L’enquête intervient à l’approche des vacances de Thanksgiving qui finiront probablement par coûter beaucoup plus cher aux Canadiens que les années précédentes.

Bien que le rythme de l’inflation ait quelque peu ralenti, surtout par rapport aux sommets observés en 2022, le dernier rapport sur l’indice des prix à la consommation de Statistique Canada montre que le coût de la plupart des produits alimentaires a augmenté d’une année sur l’autre en août.

Pendant ce temps, le gouvernement fédéral a fixé une date limite aux géants de l’épicerie du pays pour élaborer un plan visant à stabiliser les prix des denrées alimentaires d’ici Thanksgiving.

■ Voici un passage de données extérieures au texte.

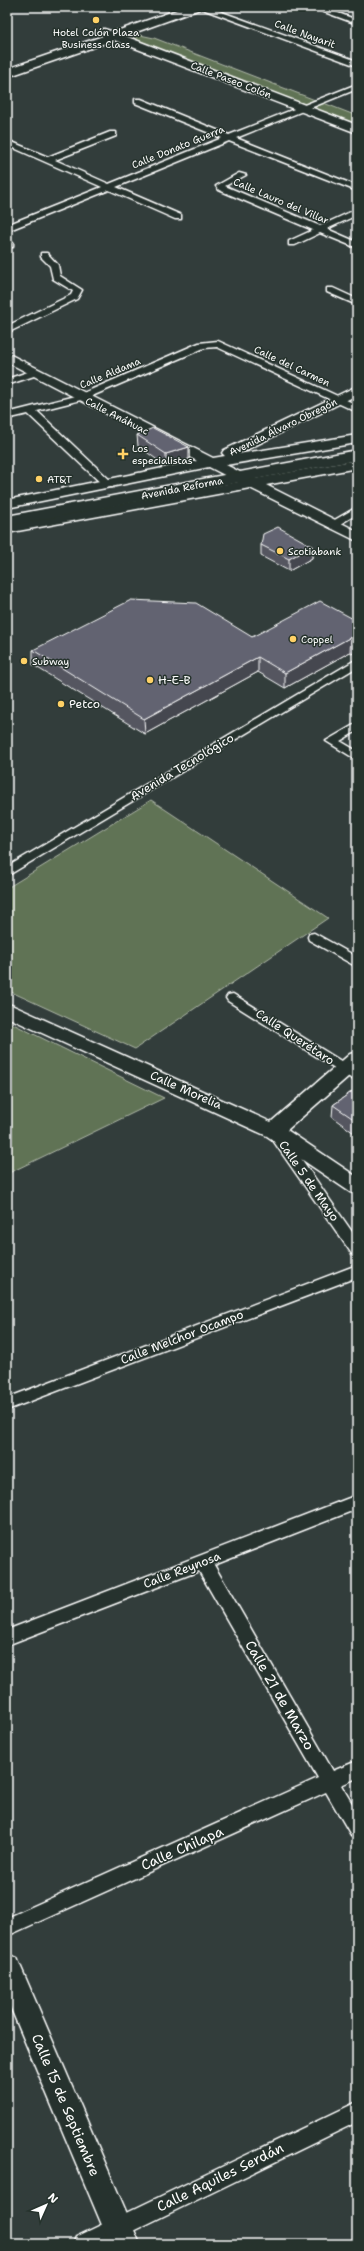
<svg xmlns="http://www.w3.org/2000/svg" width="364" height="2251" font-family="'Shantell Sans',sans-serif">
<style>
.green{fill:#617355;stroke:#b0b9aa}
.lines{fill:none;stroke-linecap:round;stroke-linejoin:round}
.street-casing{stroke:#fff;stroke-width:3}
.secondary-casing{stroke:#fff;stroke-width:3}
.primary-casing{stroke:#fff;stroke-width:3}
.street{fill:#26332d;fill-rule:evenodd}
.secondary{fill:#26332d;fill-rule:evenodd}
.primary{fill:#26332d;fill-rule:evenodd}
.wall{fill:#545661;stroke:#fff}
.shaded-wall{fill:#45464f;stroke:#fff}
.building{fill:#626471;stroke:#fff}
.poi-dot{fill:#ffd166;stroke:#26332d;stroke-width:1.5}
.labels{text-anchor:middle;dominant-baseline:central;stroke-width:3;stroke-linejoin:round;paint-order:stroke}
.far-poi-label{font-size:10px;fill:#fff;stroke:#26332d;text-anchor:start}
.far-street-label{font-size:10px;fill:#fff;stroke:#26332d}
.poi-label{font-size:12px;fill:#fff;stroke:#26332d;text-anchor:start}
.street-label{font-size:12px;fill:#fff;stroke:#26332d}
.near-street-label{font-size:14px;fill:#fff;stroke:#26332d}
</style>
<rect width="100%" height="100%" fill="#323d3b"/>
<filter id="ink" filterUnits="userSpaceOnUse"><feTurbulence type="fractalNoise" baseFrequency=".025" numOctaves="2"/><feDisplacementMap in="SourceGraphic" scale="8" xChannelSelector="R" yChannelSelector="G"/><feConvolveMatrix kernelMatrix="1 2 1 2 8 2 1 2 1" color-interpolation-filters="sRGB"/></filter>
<g filter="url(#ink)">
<path class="green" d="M140,35L154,38L315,100L300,106L138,44L132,38Z
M321,102L357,116V127L307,108Z
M151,800L328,918L135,1049L7,990V888Z
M7,1021L164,1098L7,1174Z"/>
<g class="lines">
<g class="street-casing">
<path id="street" d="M197,7H208L357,61V66Z
M311,7H322L357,20V24Z
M357,84V89L236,138L357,186V191L229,141L116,187L181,215V219H175L109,190L7,231V225L102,187L7,145V140L48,157L110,132H116V136L55,160L109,184L222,138L135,103V99H141L229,135Z
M239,173L246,175L225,186L320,226L357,209V215L327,229L357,242V248L320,233L295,245H289V241L313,230L219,190L216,186Z
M7,240L13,243V247H7Z
M41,253H47L58,265L60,276L82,290L77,299L7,333V326L71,295L73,291L53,279L50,266L41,257Z
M327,288H333L357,299V305L327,292Z
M218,341L357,405V412L217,347L204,348L85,399L37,411L113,483V487H105L28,414L7,419V413L79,395L199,343Z
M34,370L39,373L37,375L7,385V379Z
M357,507V514L335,527L331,528L326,525Z
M357,659V667L7,876V867Z
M357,723V731L340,741L357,751V760L326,741Z
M314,933L357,957V967L309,940L308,937L309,934Z
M233,994L357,1071V1082L228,1001L226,998L228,995Z
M277,1130L282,1131L357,1239V1256L352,1254L272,1139L270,1135L272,1131Z
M357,1265V1277L7,1410V1398Z
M357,1495V1509L214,1565L333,1771L357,1761V1778L341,1785L357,1812V1837L351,1835L326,1792L7,1936V1918L318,1778L199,1571L7,1645V1630Z
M357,2102V2122L106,2244H73L76,2237Z"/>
</g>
<g class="secondary-casing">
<path id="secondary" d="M7,353L213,458L225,456L222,453L224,450L357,386V395L238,454L357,435V443L226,465L254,479L357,460V468L266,485L357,531V541L250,488L7,533V525L238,482L209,467L7,508V500L197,461L7,362Z
M7,1003L271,1122L350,1054L357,1052V1069L287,1130L357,1177V1194L350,1192L267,1136L7,1017Z
M7,1954L17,1958L140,2244H110L7,1999Z"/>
</g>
<g class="primary-casing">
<path id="primary" d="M185,7H202L200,9L125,36L357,125V133L114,40L7,77V69L103,36L98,32L100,30L104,29L114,32Z
M357,450V460L7,526V516Z"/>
</g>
<use href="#street" class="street"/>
<use href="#secondary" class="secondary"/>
<use href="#primary" class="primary"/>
</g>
<path class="wall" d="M137,435L189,447V459L166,466L138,446Z
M261,545L312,546V558L289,571L261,556Z
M357,621V656L350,652L285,688L258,672L145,734L33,665V650L252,637Z
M357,1088V1131L354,1133L332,1117L333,1105Z"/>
<path class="shaded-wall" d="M189,447V459L166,466V454Z
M312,546V558L289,571V559Z
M351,637L350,652L285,688V673Z
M258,657V672L145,734L144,719Z
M357,1119V1131L354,1133L355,1120Z"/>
<path class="building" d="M153,428L189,447L166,454L137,435Z
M278,527L312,546L289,559L261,545L263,534Z
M131,600L196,603L252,637L320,601L357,621V640L351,637L285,673L258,657L144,719L33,650Z
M357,1088V1119L355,1120L333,1105Z"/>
</g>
<g class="poi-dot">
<circle cx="96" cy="20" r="4"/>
<path d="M121 448h4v4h4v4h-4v4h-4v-4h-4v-4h4z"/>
<circle cx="39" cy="479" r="4"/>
<circle cx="280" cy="551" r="4"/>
<circle cx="293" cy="639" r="4"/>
<circle cx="24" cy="661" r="4"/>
<circle cx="150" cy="680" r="4"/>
<circle cx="61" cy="704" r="4"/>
</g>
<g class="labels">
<g class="far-poi-label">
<text x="96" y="32" text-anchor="middle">Hotel Colón Plaza<tspan x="96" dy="12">Business Class</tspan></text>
<text x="132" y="448">Los<tspan x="132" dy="12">especialistas</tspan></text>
<text x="47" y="479">AT&amp;T</text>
<text x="288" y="551">Scotiabank</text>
<text x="301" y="639">Coppel</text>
<text x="32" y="661">Subway</text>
</g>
<g class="far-street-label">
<text transform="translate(305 34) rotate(20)">Calle Nayarit</text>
<text transform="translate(231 80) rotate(21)">Calle Paseo Colón</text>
<text transform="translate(178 147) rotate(-22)">Calle Donato Guerra</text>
<text transform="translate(281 201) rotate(23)">Calle Lauro del Villar</text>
<text transform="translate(292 366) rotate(25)">Calle del Carmen</text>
<text transform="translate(110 373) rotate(-23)">Calle Aldama</text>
<text transform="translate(117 416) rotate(27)">Calle Anáhuac</text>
<text transform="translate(283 427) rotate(-26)">Avenida Álvaro Obregón</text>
<text transform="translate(182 488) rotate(-11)">Avenida Reforma</text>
</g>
<g class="poi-label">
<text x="158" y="680">H-E-B</text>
<text x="69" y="704">Petco</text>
</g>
<g class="street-label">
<text transform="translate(182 767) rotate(-31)">Avenida Tecnológico</text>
<text transform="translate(295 1037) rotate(33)">Calle Querétaro</text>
<text transform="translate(186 1090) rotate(24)">Calle Morelia</text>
<text transform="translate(309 1181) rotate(55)">Calle 5 de Mayo</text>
<text transform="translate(182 1337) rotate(-21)">Calle Melchor Ocampo</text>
<text transform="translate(182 1570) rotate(-21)">Calle Reynosa</text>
</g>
<g class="near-street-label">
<text transform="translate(280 1695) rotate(60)">Calle 21 de Marzo</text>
<text transform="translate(182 1848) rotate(-24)">Calle Chilapa</text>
<text transform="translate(66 2105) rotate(67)">Calle 15 de Septiembre</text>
<text transform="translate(220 2177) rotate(-26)">Calle Aquiles Serdán</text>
</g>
</g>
<rect width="364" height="2251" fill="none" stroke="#26332d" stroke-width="24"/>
<rect x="12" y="12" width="340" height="2227" fill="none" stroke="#fff" stroke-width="1.5" filter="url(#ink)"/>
<g transform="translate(46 2205) rotate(45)" stroke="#26332d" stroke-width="3" paint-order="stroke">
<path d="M0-3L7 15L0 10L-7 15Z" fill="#ffffff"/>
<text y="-6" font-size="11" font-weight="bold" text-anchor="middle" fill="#ffffff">N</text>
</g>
</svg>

LES CANADIENS ACHATENT PLUS AU RABAIS ET DANS LES MAGASINS À DOLLAR

L’enquête a révélé que la plupart des personnes interrogées ont « considérablement » modifié leurs habitudes d’achat, notamment en utilisant plus souvent des coupons, des applications, des programmes de fidélité ou des dépliants. Près de la moitié des personnes interrogées ont également envisagé de cultiver leurs propres aliments en réponse à l’inflation.

Près de 64 pour cent des personnes interrogées ont déclaré qu’elles étaient plus susceptibles de choisir une marque générique comme mesure d’économie.

Lorsqu’on leur a demandé quels magasins ils avaient visités le plus souvent au cours des 12 mois précédents, les magasins discount étaient les plus courants, soit environ 59 pour cent. Environ la moitié ont cité les supermarchés et environ 47 pour cent ont déclaré qu’ils allaient plus souvent dans les magasins à un dollar.

Le rapport indique que beaucoup choisissent « d’augmenter la fréquence de leurs visites en magasin par rapport à l’année précédente dans leur quête d’économies lors de leurs courses ».

Pendant ce temps, 18,5 pour cent des Canadiens ont déclaré qu’ils visitaient les marchés de producteurs plus souvent, environ 17 pour cent ont déclaré qu’ils faisaient de plus en plus leurs achats en ligne et environ 13 pour cent allaient davantage dans les dépanneurs.

Une grande majorité des personnes interrogées – environ 79 pour cent – ​​ont déclaré avoir considérablement réduit leur gaspillage alimentaire au cours de la dernière année, ce qui, selon le rapport, pourrait être un signe que les Canadiens essaient de ne pas gaspiller les restes et de réutiliser leurs ingrédients.

MÉTHODOLOGIE


L’enquête a eu lieu en septembre et comprenait un échantillon « représentatif » de 5 521 Canadiens.


Les résultats comportent une marge d’erreur de 2,1 pour cent, 19 fois sur 20. L’Université Dalhousie et Caddle ont financé l’enquête.